In the 1920s, Nathan Jonas donated additional land to the hospital for a park, but it was later used to build a new wing, which opened in 1928, giving the hospital a 650-bed capacity. Jonas, a founder of the hospital, raised much of its funding from Abraham Abraham, a founder of the Abraham & Straus department store.

In the 1930s, the hospital's president, Joseph Baker, was also the chair of the nearby Long Island College Hospital.

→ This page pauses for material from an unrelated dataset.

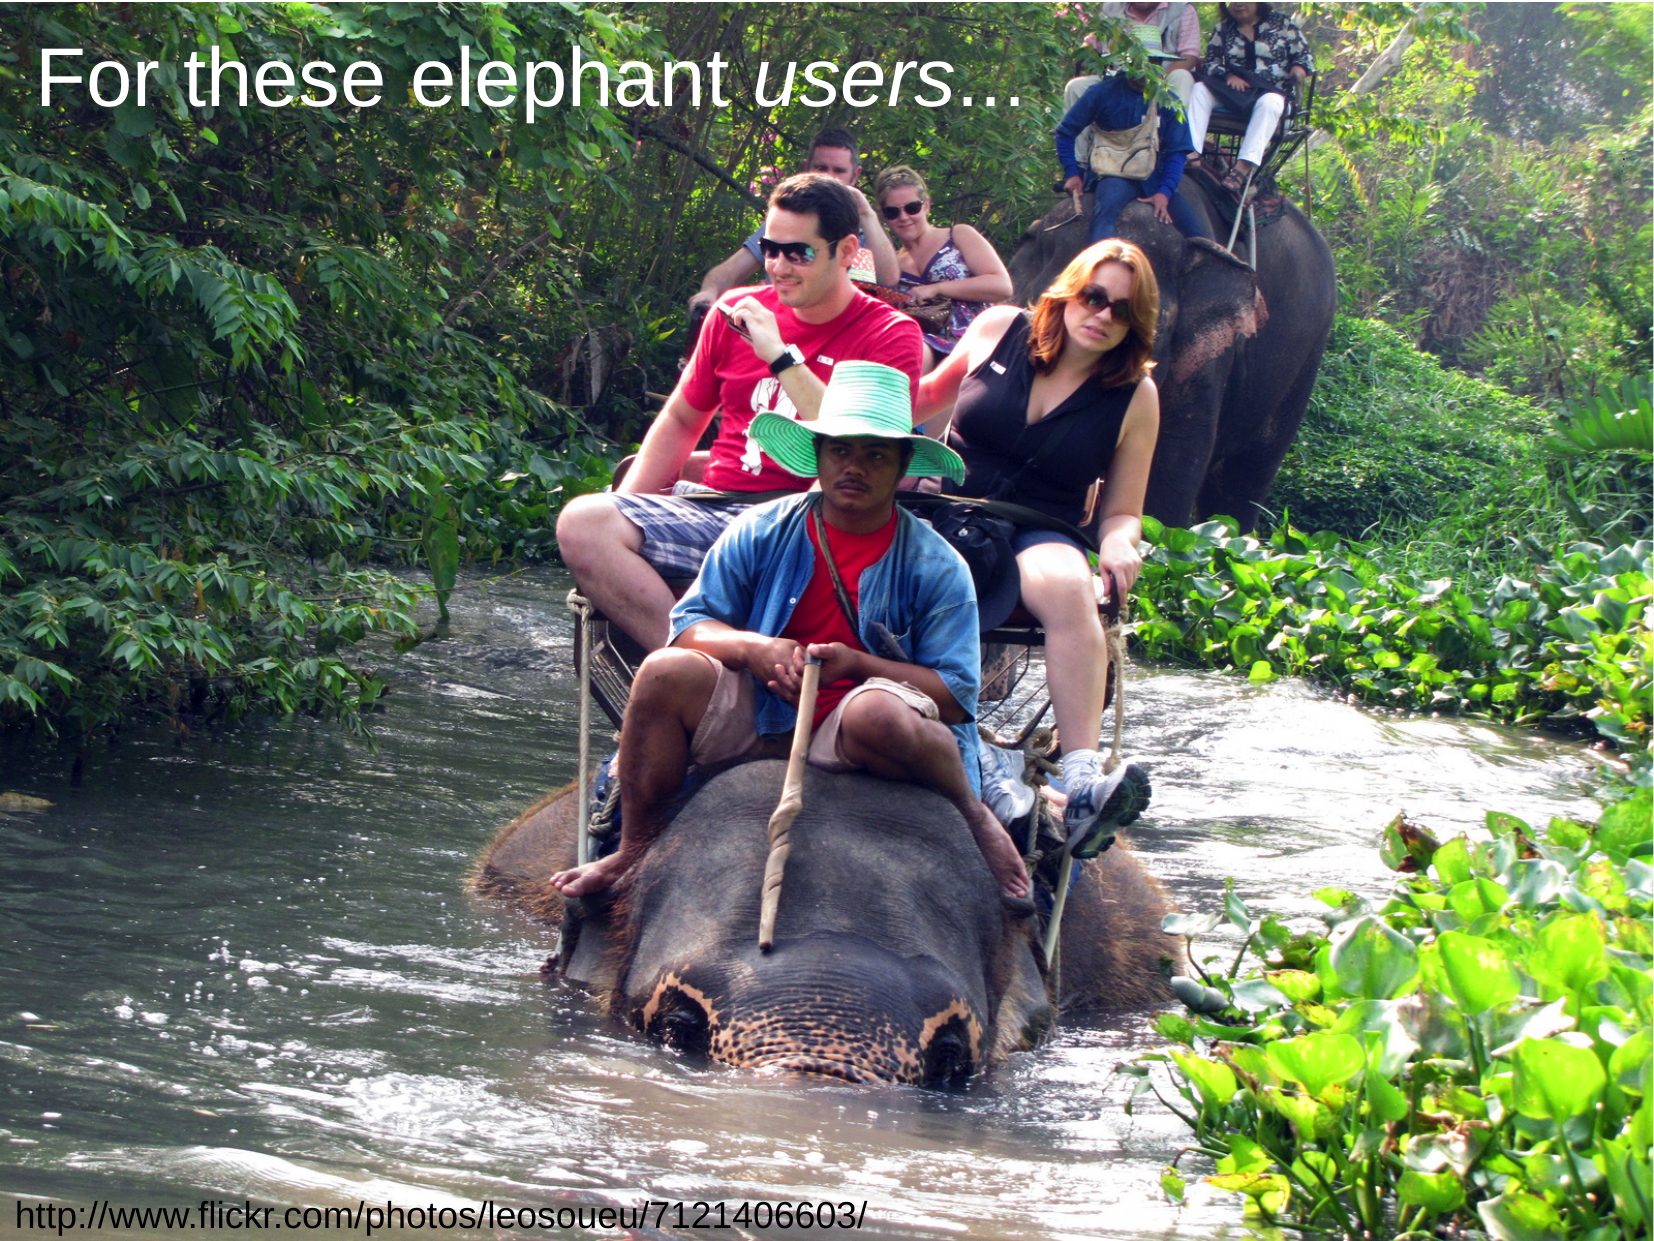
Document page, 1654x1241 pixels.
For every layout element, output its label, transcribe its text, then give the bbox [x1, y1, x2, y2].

In December 1948, Dr. Rudolph Nissen, a hospital surgeon, famous for developing a widely used operation to prevent esophageal reflux,
performed an exploratory laparotomy on Albert Einstein at the hospital.

===1950–1980===
By the 1950s, it had grown to be one of the largest and best hospital complexes in Brooklyn. In addition to the main building, which faced
Classon Avenue, the hospital had a nursing school and residence (built in 1927) and several adjoining pavilions, wings and clinics, the last
of which seem to date from the 1950s. They renamed to Jewish Hospital and Medical Center of Brooklyn by 1968.

===Merged===
While the hospital thrived for more than 50 years after its opening and continued to expand further along and across Prospect Place, it ran
into financial trouble as the neighborhood suffered from municipal disinvestment and white flight. Short on money, the physical plant and equipment was neglected. Jewish Hospital was
forced into bankruptcy, reorganized, and on December 16, 1982 merged with St. John's, another struggling hospital. The new name was Interfaith Medical Center. Each site, situated "11 blocks apart" from one another, remained open.

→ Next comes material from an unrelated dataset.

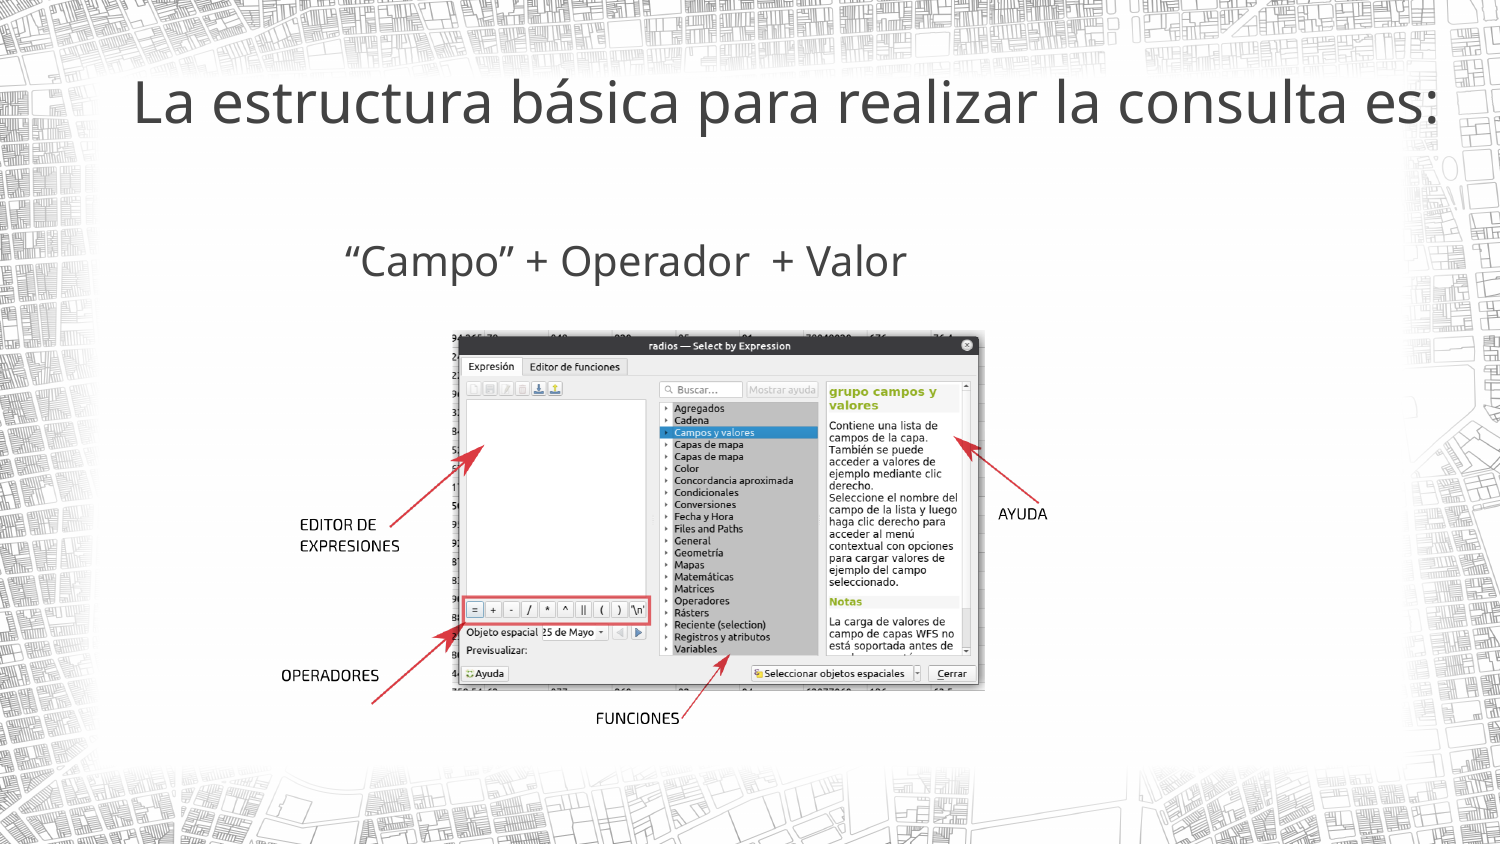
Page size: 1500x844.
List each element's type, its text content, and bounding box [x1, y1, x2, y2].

text_box La estructura básica para realizar la consulta es: [118, 57, 1477, 213]
text_box “Campo” + Operador + Valor [330, 224, 1063, 337]
picture [0, 0, 1500, 844]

After the merger, which resulted in "one of Brooklyn's largest teaching hospitals," most of the campus, including the original main building along Classon Avenue, was sold off and converted to apartment buildings. The masonry facade on Classon still bears the name of the hospital. A building on Prospect Place continued to serve as an outpatient clinic of the surviving organization. The elimination of the legacy Jewish Hospital after the merger has been cited as an example of the issues facing mergers of struggling partner hospitals and of the difficulties of merging dissimilar sectarian cultures.

The Prospect Place site became an apartment building. 1545 Atlantic Avenue is still “Interfaith Medical Center”.